Nakasone was a grand master of classical uta-sanshin, in which the artist sings and plays the three-string instrument that is Okinawa’s version of the shamisen.
Japanese Emperor Akihito in 1994 awarded him the 5th-Class Order of the Rising Sun, Gold and Silver Rays, the highest attainable honors for a non-Japanese citizen.
Nakasone was named in 1991 to the National Endowment for the Arts Folk Heritage Fellowship.
He owned Asahi Produce Co. In 1966, Nakasone was hired as a lecturer in the University of Hawaii at Manoa’s Ethnomusicology program, where he taught until retiring in 2002.
"He is well-respected even in this day for his (sanshin-playing) ability, technical in a lot of ways, but he was able to balance the technicality of the music with the artistry," said Norman Kaneshiro, director of Nakasone Seifu Kai, the Moiliili sanshin school Nakasone founded.
Nakasone possessed "a really warm vocal style … tied together all in a seamless, fluid way," Kaneshiro said.
Nakasone taught hundreds of students in Hawaii, some of whom became teachers themselves. Eight, including Kaneshiro, continue to teach.

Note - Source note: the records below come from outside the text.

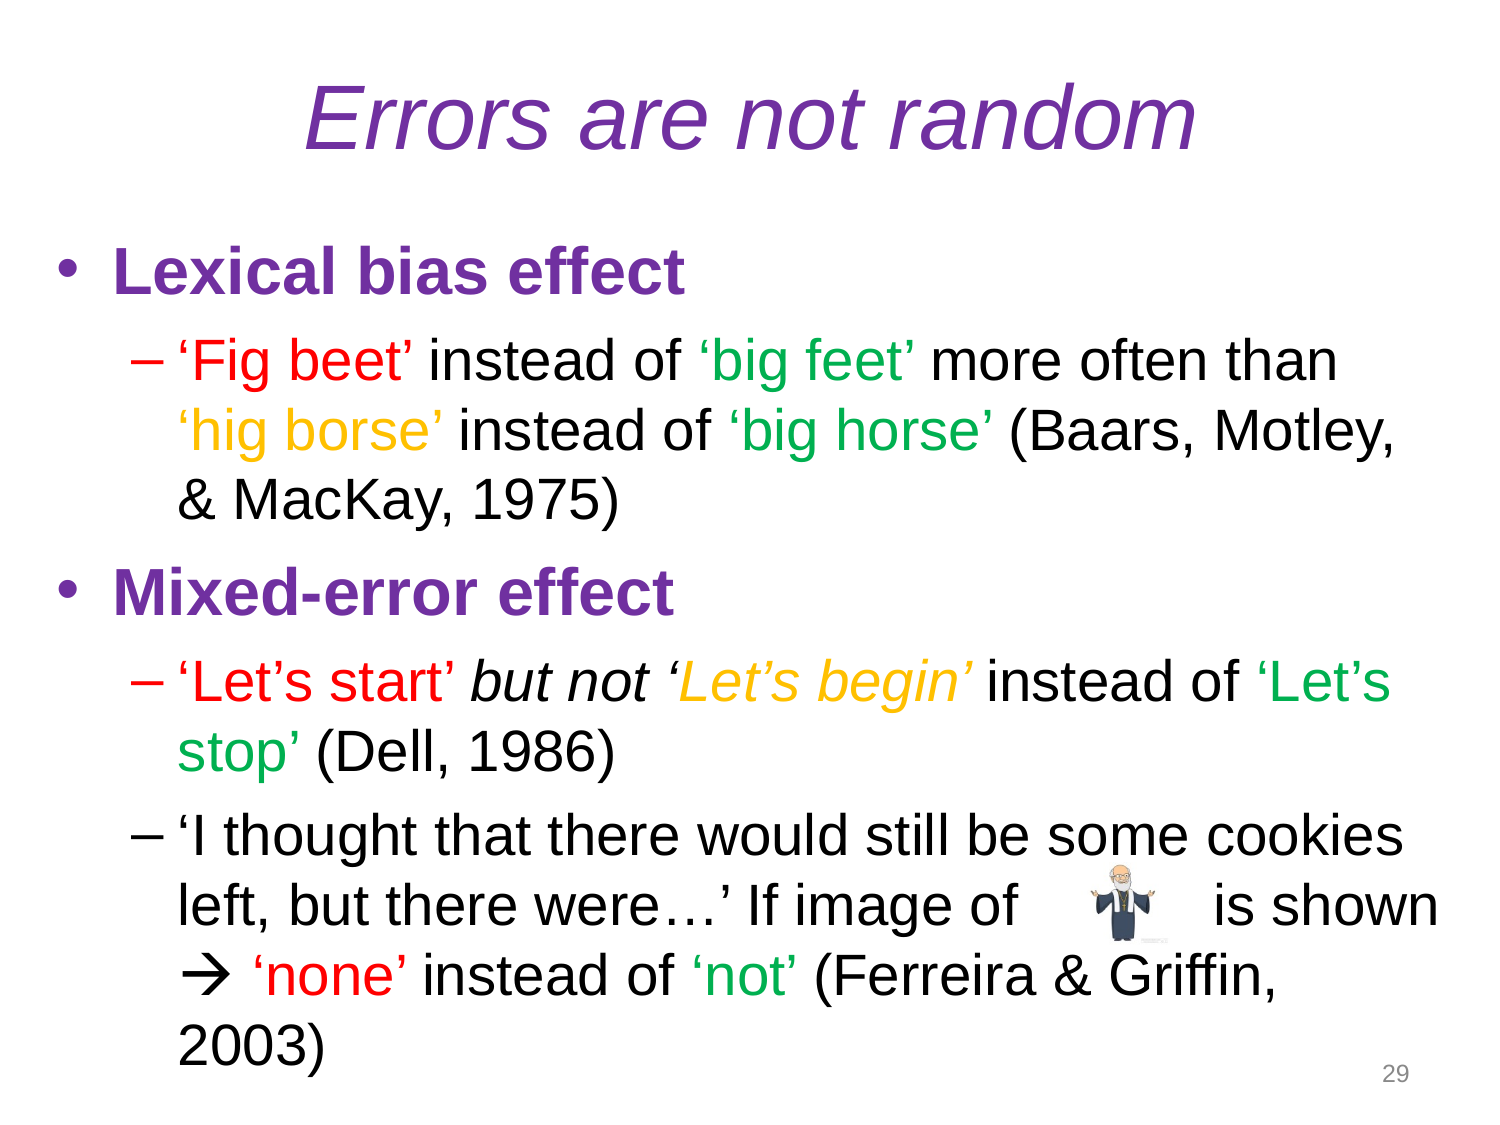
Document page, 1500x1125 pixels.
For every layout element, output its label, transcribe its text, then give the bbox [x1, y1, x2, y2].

picture [1081, 862, 1170, 945]
title Errors are not random [76, 18, 1427, 207]
list Lexical bias effect ‘Fig beet’ instead of ‘big feet’ more often than ‘hig borse’ instead of ‘big horse’ (Baars, Motley, & MacKay, 1975) Mixed-error effect ‘Let’s start’ but not ‘Let’s begin’ instead of ‘Let’s stop’ (Dell, 1986) ‘I thought that there would still be some cookies left, but there were…’ If image of is shown  ‘none’ instead of ‘not’ (Ferreira & Griffin, 2003) [41, 220, 1459, 1125]
text_box <number> [1074, 1042, 1426, 1103]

He became the first foreign-born student of classical Okinawan music to become a certified instructor. He also helped found the Hawaii chapter of the Nomura Ryu Ongaku Kyo Kai, the world’s largest association of Okinawan classical musicians. He also received the Ryugaku Saikosho, the Okinawan musical award for excellence.

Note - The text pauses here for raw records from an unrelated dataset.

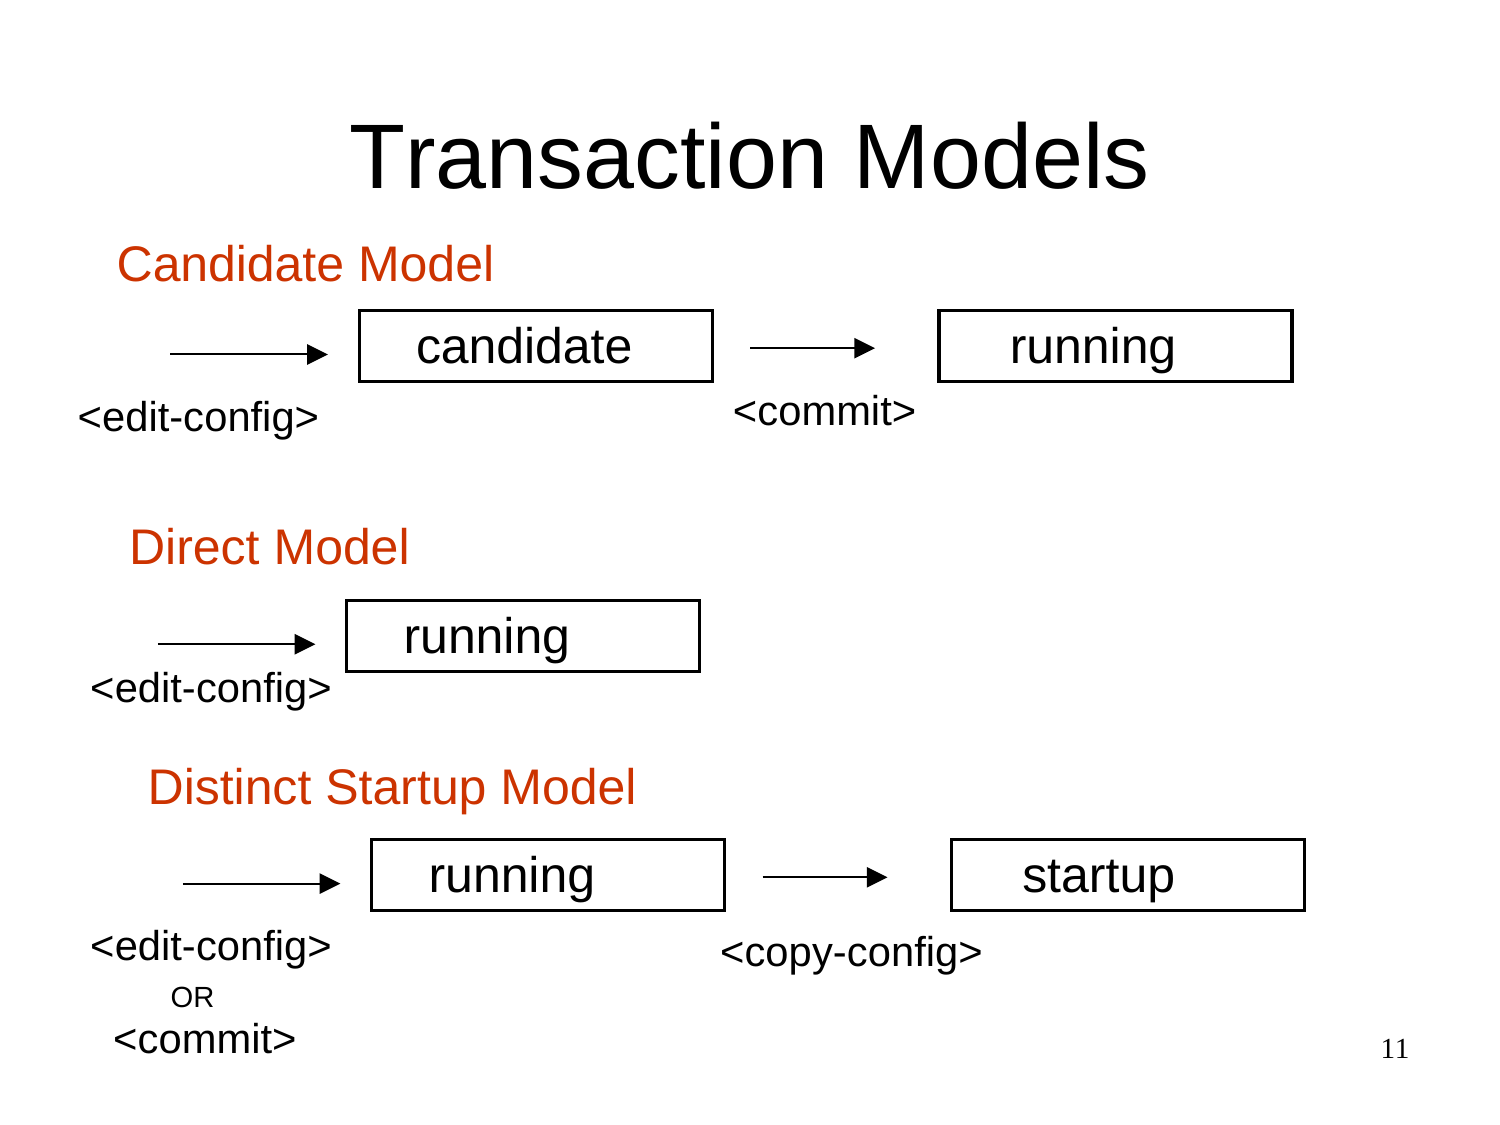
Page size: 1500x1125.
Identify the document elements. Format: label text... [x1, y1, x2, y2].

text_box <commit> [718, 379, 932, 442]
text_box running [371, 839, 725, 911]
text_box candidate [359, 310, 713, 382]
text_box Candidate Model [101, 228, 510, 300]
text_box <edit-config> OR <commit> [75, 915, 347, 1071]
text_box running [346, 600, 700, 672]
text_box <edit-config> [63, 385, 335, 448]
text_box Direct Model [114, 511, 425, 584]
text_box <copy-config> [705, 921, 998, 984]
text_box running [939, 310, 1292, 382]
text_box <edit-config> [75, 657, 347, 719]
text_box startup [951, 839, 1305, 911]
title Transaction Models [75, 61, 1426, 216]
text_box Distinct Startup Model [132, 751, 652, 823]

Born Feb. 12, 1912, in Heeia, Nakasone was 3 months old when he was taken to Goya, Okinawa, where he was raised by his grandparents.
In Hawaii, his mother, Naeko, was a well-known koto teacher.
Nakasone returned to Hawaii at age 13 with only an elementary school education, and had to go straight to work at a plantation store, Kaneshiro said.
He began a lifetime of learning the sanshin at age 21, under local sensei Nakama Ryokin and four other local teachers.
In 1954, he sought out Kochi Kamechiyo, a prominent Okinawa master, calling him to Hawaii to live with and mentor him for six months, Kaneshiro said. Nakasone continued to study with Kochi, returning periodically to Okinawa until Kochi’s death in 1973.
He is survived by his wife Mitsuko; daughters Janet Ito, Jean Bennett, Susan Hill and Karen Nakasone; brothers Harold and Richard "Joe"; stepchildren Kazue Miyano, Cindy Toguchi-Gourlay, Takenobu Toguchi and Roy Toguchi; eight grandchildren and eight great-grandchildren.
Services will be held at 4 p.m. tomorrow at Hosoi Garden Mortuary. Visitation begins at 2 p.m.